The Not-So-Silent Type: Vulnerabilities in Chinese IME Keyboards' Network Security Protocols

Popular Chinese Input Method Editor (IME) keyboards almost universally feature "cloud-based" features that improve character prediction when typing. Handling such sensitive data (i.e., keystrokes) in transit demands security in transit. In this work, we perform a comprehensive security measurement of the Chinese IME keyboard ecosystem, investigating the network security of keystrokes sent in transit by popular Chinese IME keyboards from nine vendors.

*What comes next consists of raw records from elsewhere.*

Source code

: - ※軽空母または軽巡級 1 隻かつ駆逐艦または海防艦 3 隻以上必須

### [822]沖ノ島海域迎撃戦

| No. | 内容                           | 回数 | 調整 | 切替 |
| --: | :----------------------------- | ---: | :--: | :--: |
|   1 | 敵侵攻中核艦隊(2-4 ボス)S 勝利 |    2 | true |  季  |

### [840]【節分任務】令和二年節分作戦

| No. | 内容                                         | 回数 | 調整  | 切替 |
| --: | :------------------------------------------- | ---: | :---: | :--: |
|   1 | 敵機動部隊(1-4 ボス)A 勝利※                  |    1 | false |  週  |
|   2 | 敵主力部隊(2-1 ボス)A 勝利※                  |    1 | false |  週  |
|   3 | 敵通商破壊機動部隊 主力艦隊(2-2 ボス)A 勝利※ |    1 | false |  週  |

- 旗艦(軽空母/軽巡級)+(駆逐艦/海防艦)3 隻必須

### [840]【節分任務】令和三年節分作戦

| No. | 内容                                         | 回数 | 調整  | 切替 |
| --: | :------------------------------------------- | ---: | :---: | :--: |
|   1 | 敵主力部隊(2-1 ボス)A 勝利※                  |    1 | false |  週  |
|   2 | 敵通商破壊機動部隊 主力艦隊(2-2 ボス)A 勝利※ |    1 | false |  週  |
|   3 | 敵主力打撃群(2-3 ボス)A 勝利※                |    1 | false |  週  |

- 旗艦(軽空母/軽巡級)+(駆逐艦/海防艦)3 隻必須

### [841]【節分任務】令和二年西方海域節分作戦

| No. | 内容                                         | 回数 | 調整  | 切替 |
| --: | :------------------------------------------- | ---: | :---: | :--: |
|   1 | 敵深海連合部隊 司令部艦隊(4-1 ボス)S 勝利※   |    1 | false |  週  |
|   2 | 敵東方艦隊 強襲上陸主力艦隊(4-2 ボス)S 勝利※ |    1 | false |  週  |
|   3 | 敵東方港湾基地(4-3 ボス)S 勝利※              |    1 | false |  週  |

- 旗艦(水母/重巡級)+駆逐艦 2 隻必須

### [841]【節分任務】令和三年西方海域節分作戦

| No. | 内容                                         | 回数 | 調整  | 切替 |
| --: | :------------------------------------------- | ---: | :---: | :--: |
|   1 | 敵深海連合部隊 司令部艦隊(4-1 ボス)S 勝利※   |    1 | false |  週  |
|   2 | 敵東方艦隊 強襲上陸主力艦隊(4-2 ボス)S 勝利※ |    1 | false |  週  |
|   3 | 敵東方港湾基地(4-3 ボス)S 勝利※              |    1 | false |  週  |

We studied the three most popular third-party keyboards, comprising 95.9% of the third-party keyboard market share in China, as well as the default Chinese IME keyboards pre-installed on six popular Android mobile device manufacturers in China. We found that the vast majority of IME keyboards utilize proprietary, non-TLS network encryption protocols. Our measurement revealed critical vulnerabilities in these encryption protocols from eight out of the nine vendors in which network attackers could completely reveal the contents of users' keystrokes in transit. We estimate that up to one billion users were affected by these vulnerabilities. Finally, we provide recommendations to various stakeholders to limit the harm from this existing set of vulnerabilities, as well as to prevent future vulnerabilities of this kind. CCS Concepts • Security and privacy → Software and application security.